As mentioned in the blog https://www.elastic.co/blog/elasticsearch-as-a-time-series-data-store
I want to have a mapping template to monitor my application metrics. I have defined the exact mapping as the blog. Now for each metric I would be parsing from a xml in logstash how do I map it to the fields mentioned in the template.
For eg: I have a field namely response_time. I want to find the mean, min and max response time in the entire data.
"properties": {
"@timestamp": { "type": "date", "doc_values": true },
"max": { "type": "integer", "doc_values": true, "index": "no" },
"mean": { "type": "integer", "doc_values": true, "index": "no" },
"min": { "type": "float", "doc_values": true, "index": "no" }
}
How do use the mapping defined to map the field response_time to these properties defined in the mapping to achieve my use case.

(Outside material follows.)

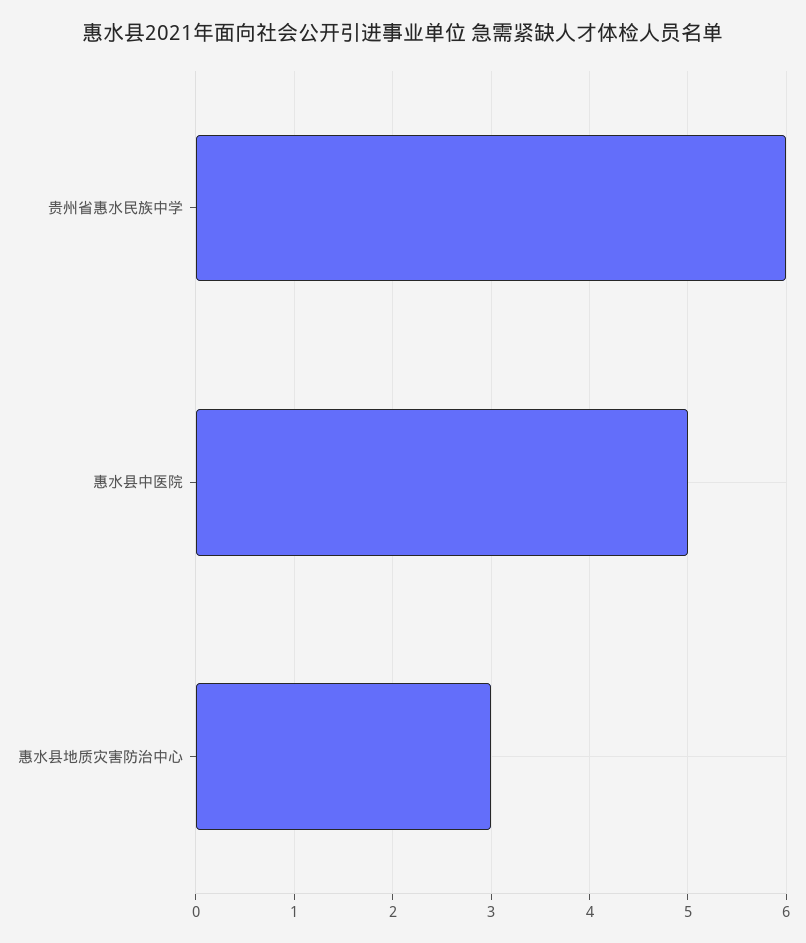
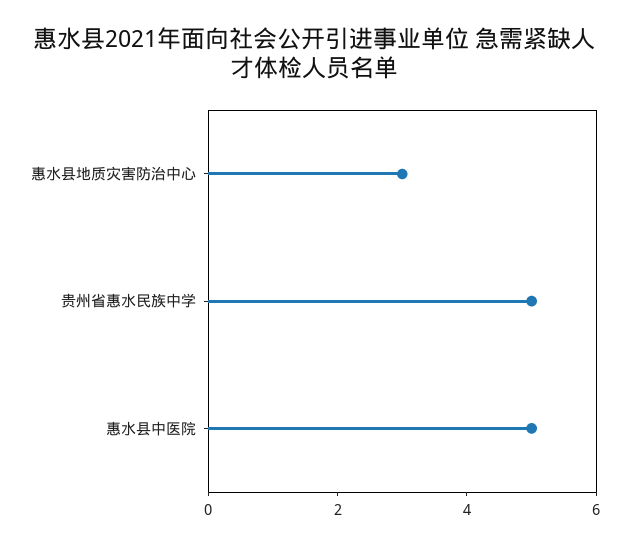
贵州省惠水民族中学: 6 -> 5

How do I configure it?
When you submit the document, do you just have the response_time, or have you already calculated the max, mean, and min values?

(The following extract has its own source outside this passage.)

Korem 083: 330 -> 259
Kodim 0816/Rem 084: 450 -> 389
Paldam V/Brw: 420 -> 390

In the blog they have already determined the max, mean, and min values prior to the indexing request. So some other process is taking a bunch of data, doing aggregations on it, and then inserting it into Elasticsearch.
You can also have Elasticsearch do it for you. Just insert the document with response_time as a value. Then use the built in aggregations functions to get your max, mean, and min values. Depending on where you get the data this could be simpler to setup, but it could be less efficient.
For example let's say you get 200 million documents per day. And you want to know the average of the response time across the past year. Now your aggregation needs to work across 73 trillion documents. That could take a while. Especially if this is something that needs to be done regularly.
So the alternative is to keep your first index like normal. But every day you take those 200 million records, do any aggregation work that you want, and then insert it into a separate index. This new index has 1 record per day as opposed to 200 million. So when you want to run the last year, you touch this smaller index as opposed to the larger one. You are basically doing the heavy aggregation work once instead of every single request.
The blog post looks to be the later instead of the former. Logstash cannot do this on the fly though. You either need to index the data, then pull it out and index it into a separate index. Or some other software needs to give you data that already has this done.